### DATA SUPPLIED

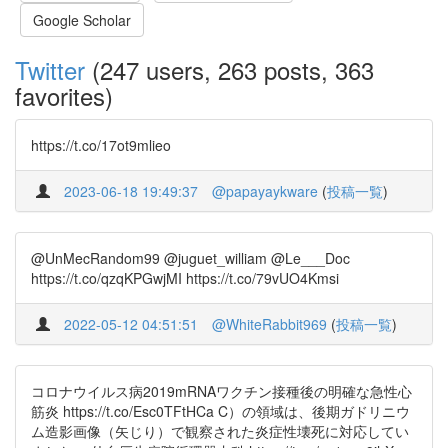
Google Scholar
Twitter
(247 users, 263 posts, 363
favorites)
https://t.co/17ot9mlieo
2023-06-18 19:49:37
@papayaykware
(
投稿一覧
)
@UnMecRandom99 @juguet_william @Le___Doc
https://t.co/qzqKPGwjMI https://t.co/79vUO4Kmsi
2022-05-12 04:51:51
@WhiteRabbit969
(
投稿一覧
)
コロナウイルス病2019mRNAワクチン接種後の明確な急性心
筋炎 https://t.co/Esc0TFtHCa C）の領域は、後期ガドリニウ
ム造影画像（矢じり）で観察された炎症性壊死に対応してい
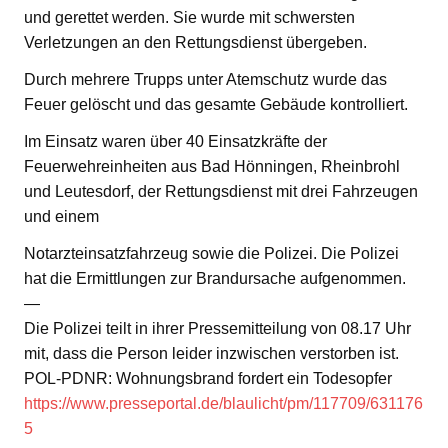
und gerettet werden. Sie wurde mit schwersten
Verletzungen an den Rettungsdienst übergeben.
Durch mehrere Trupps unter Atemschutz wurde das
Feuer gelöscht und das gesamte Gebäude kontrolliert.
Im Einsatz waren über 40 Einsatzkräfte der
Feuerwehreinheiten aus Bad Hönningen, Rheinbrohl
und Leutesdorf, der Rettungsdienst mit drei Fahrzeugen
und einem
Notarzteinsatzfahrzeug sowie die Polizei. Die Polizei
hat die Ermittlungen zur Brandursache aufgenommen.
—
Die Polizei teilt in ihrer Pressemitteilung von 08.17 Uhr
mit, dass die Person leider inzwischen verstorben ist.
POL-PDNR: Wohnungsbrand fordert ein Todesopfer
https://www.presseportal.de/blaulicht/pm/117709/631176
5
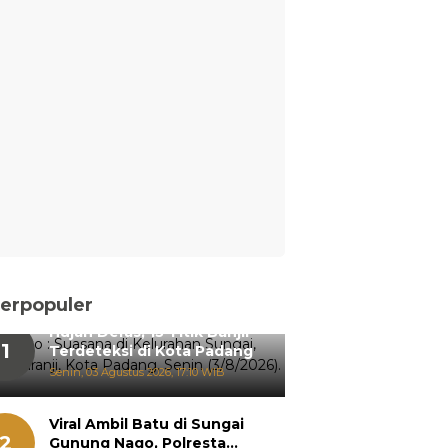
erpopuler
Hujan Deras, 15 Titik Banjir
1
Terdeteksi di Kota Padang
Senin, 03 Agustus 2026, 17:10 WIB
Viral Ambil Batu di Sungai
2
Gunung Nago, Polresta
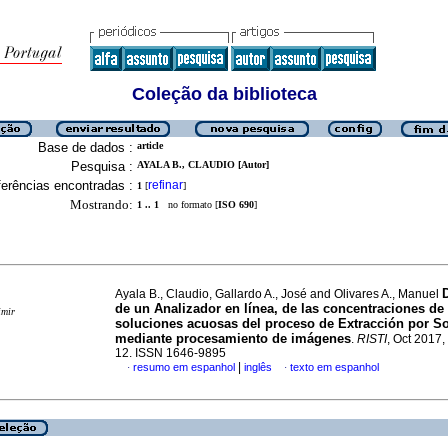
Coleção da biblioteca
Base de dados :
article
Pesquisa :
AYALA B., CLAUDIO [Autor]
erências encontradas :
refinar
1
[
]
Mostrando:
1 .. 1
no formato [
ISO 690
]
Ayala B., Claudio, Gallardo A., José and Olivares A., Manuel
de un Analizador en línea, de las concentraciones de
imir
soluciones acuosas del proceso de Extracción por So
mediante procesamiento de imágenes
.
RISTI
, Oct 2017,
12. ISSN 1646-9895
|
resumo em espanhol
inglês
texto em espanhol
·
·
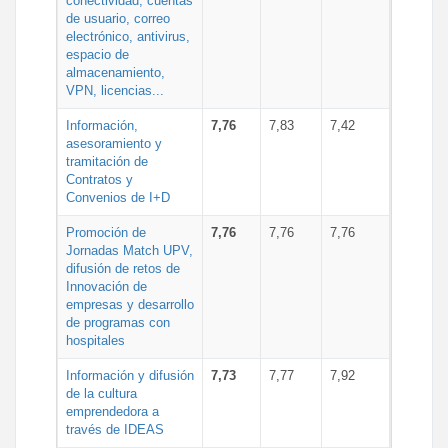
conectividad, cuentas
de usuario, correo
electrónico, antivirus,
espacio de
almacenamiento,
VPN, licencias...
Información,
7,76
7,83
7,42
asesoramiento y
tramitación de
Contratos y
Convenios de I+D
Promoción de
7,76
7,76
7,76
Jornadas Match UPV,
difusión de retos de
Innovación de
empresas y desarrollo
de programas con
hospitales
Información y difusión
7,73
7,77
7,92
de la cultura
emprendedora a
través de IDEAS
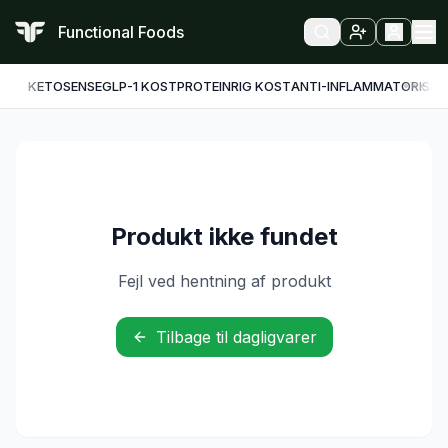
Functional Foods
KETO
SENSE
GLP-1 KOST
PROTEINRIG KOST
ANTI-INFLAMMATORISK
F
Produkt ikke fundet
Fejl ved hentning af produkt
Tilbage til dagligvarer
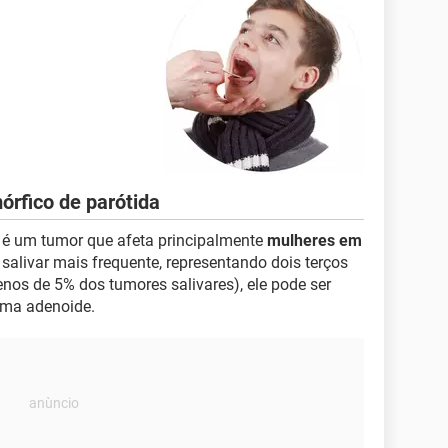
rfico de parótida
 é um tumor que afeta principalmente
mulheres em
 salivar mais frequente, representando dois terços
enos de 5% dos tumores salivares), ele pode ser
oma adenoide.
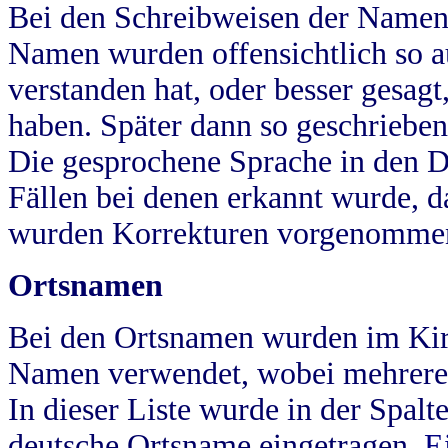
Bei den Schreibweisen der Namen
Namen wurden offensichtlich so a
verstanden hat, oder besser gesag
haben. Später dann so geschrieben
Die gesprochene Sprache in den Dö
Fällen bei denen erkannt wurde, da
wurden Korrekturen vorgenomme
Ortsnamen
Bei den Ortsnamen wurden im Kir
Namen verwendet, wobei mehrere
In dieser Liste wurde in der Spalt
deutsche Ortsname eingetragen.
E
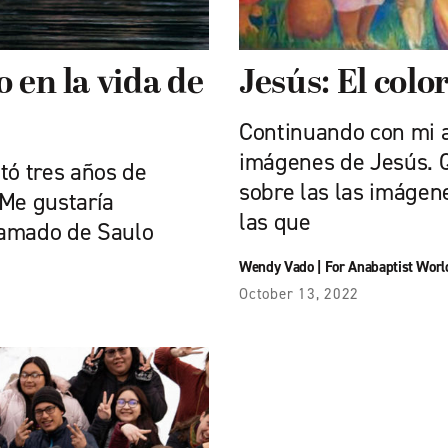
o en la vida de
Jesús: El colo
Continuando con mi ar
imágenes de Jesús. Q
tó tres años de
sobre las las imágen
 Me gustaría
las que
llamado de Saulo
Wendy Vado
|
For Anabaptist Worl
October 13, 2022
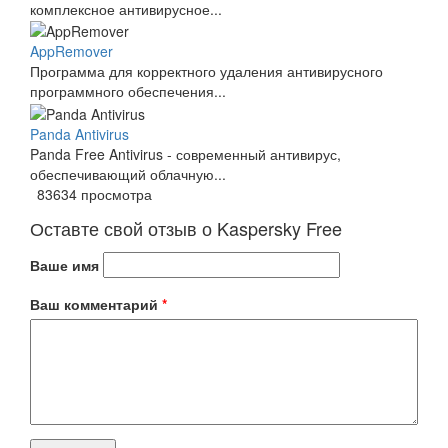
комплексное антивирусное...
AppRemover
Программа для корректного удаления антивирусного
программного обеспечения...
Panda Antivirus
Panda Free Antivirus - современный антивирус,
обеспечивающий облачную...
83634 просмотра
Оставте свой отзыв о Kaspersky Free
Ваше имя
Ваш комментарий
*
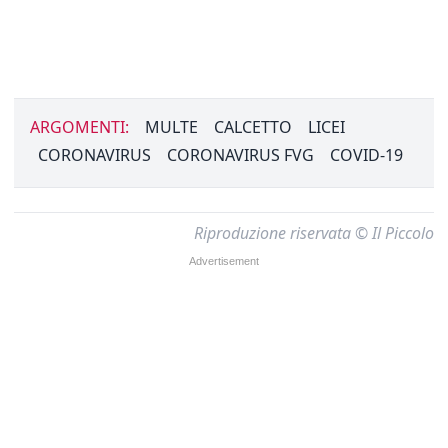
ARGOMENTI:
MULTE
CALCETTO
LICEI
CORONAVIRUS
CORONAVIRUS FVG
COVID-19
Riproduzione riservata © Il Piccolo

### ACTIVITY
Set down again, word for word, every line from the one with "Namen verwendet, wobei mehrere" to the one with "llamado de Saulo" in the entries above, and omit the pictures.

### SOLUTION TO THIS TASK
Namen verwendet, wobei mehrere
In dieser Liste wurde in der Spalt
deutsche Ortsname eingetragen.
E
o en la vida de
Jesús: El colo
Continuando con mi ar
imágenes de Jesús. Q
tó tres años de
sobre las las imágen
 Me gustaría
las que
llamado de Saulo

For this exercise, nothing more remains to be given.